> **GIVEN DATA**:
=== Section Start ===

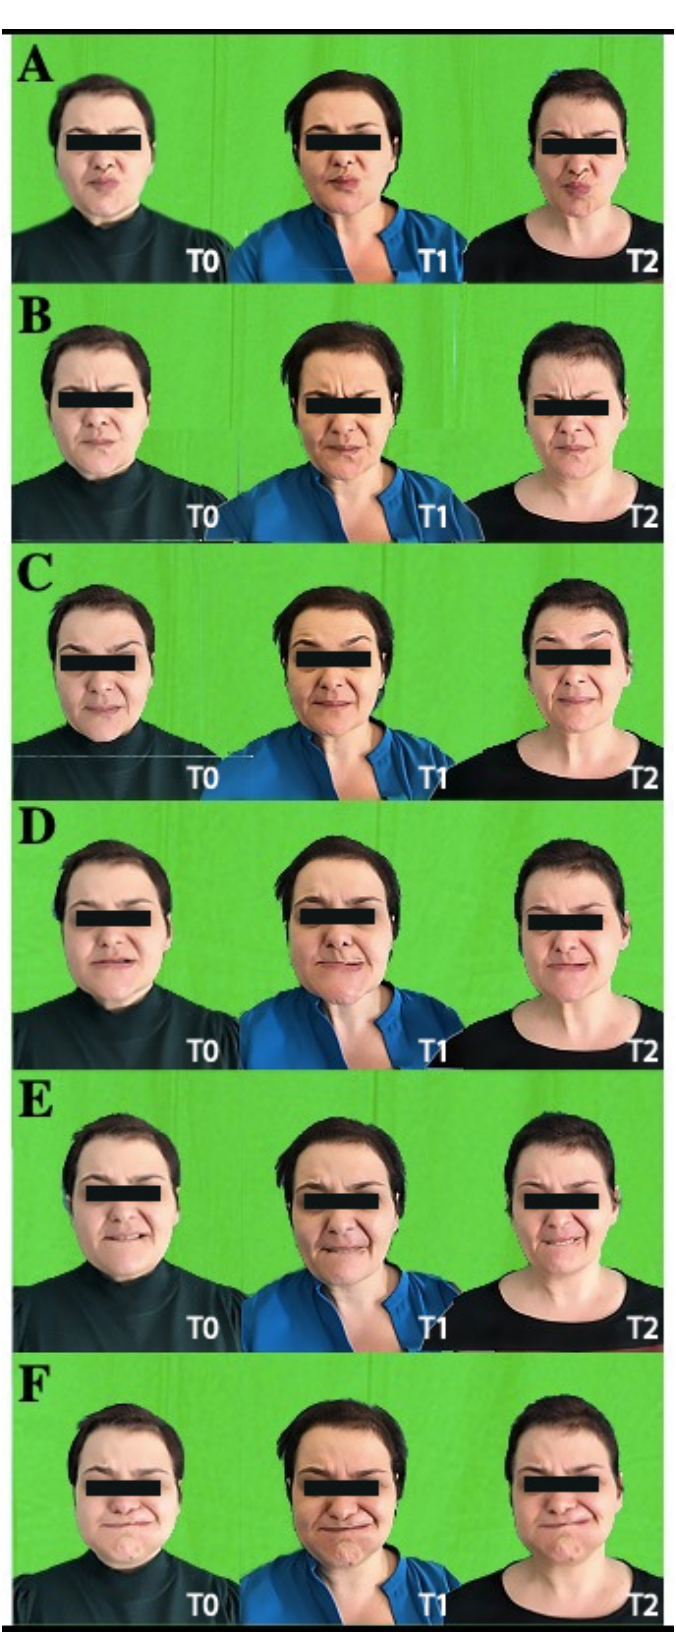
Figure 2. Movements executed by the patient during the examination to evaluate facial palsy at the different time-points from the left to the right: T0 (baseline), T1 (after 5 weeks), and T2 (at the end of treatment). ( A ): kiss with closed lips; ( B ): wrinkle the forehead; ( C ): elevate eyebrows; ( D ): bite the upper lips; ( E ): bite the lower lips; ( F ): puff up the cheeks.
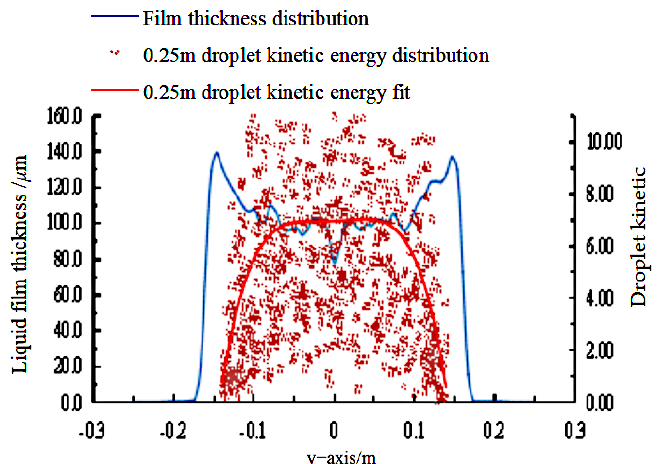
Figure 27. Comparison of liquid film thickness and droplet kinetic energy distribution.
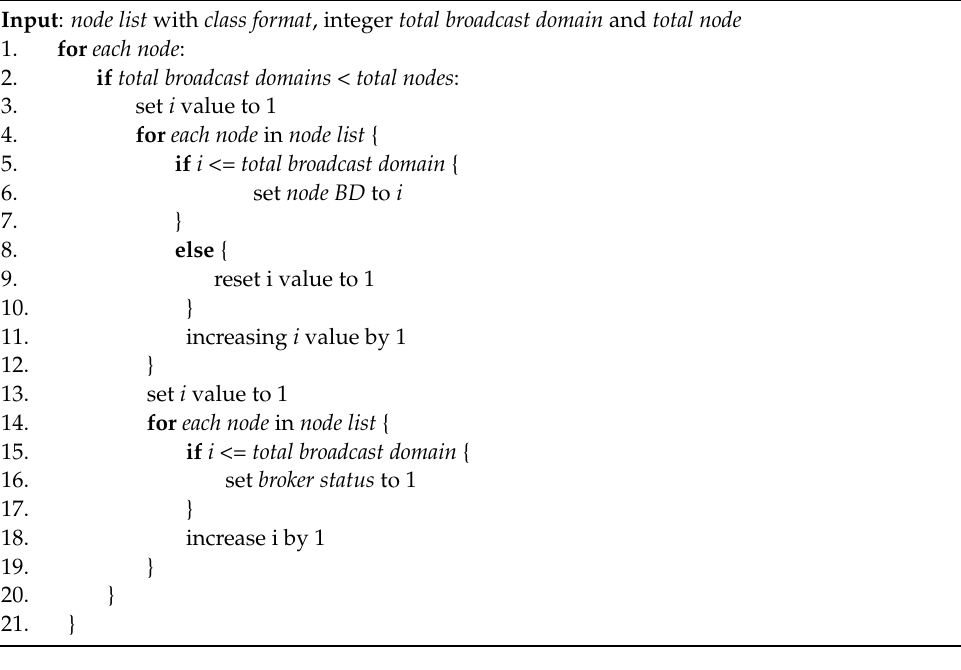
Algorithm 1 . BD and broker allocation.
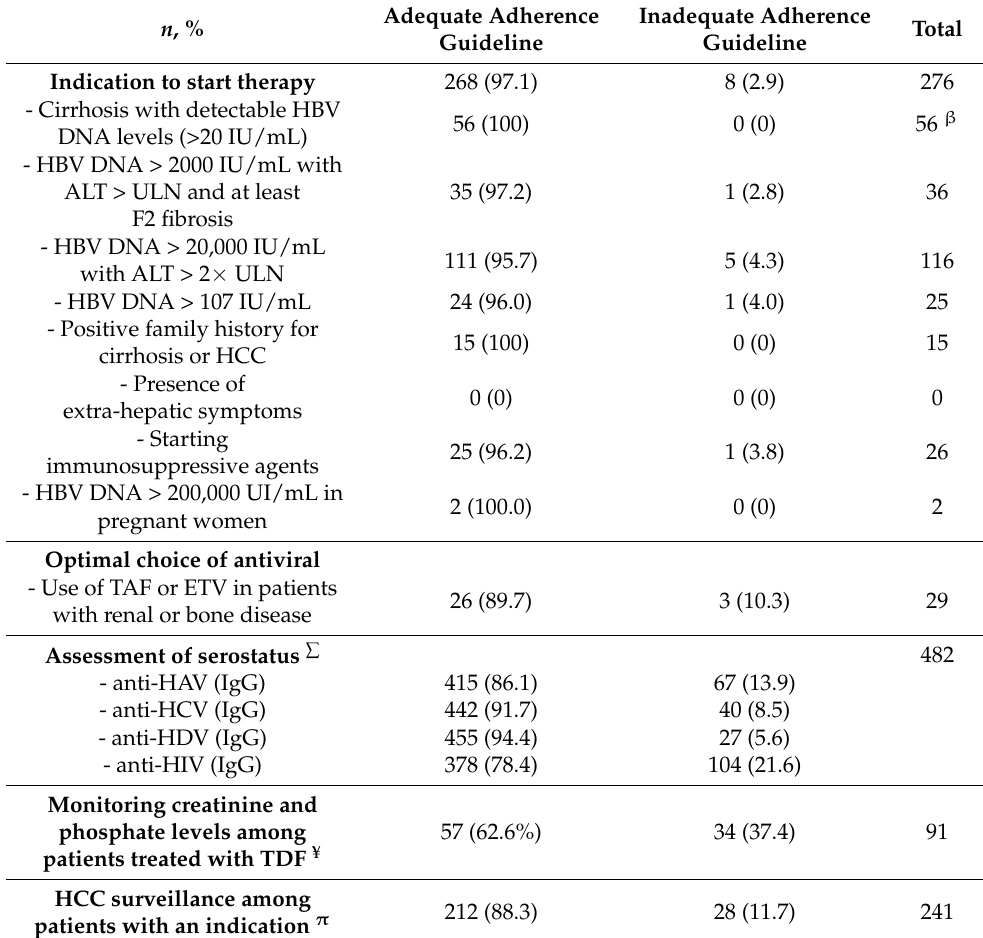
Table 2. Adherence of clinical guideline [1]. n ,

=== Section End ===

Lines of the material in which the word "Figure" occurs are to be copied out.

> **EXERCISE RESULT**:
Figure 2. Movements executed by the patient during the examination to evaluate facial palsy at the different time-points from the left to the right: T0 (baseline), T1 (after 5 weeks), and T2 (at the end of treatment). ( A ): kiss with closed lips; ( B ): wrinkle the forehead; ( C ): elevate eyebrows; ( D ): bite the upper lips; ( E ): bite the lower lips; ( F ): puff up the cheeks.
Figure 27. Comparison of liquid film thickness and droplet kinetic energy distribution.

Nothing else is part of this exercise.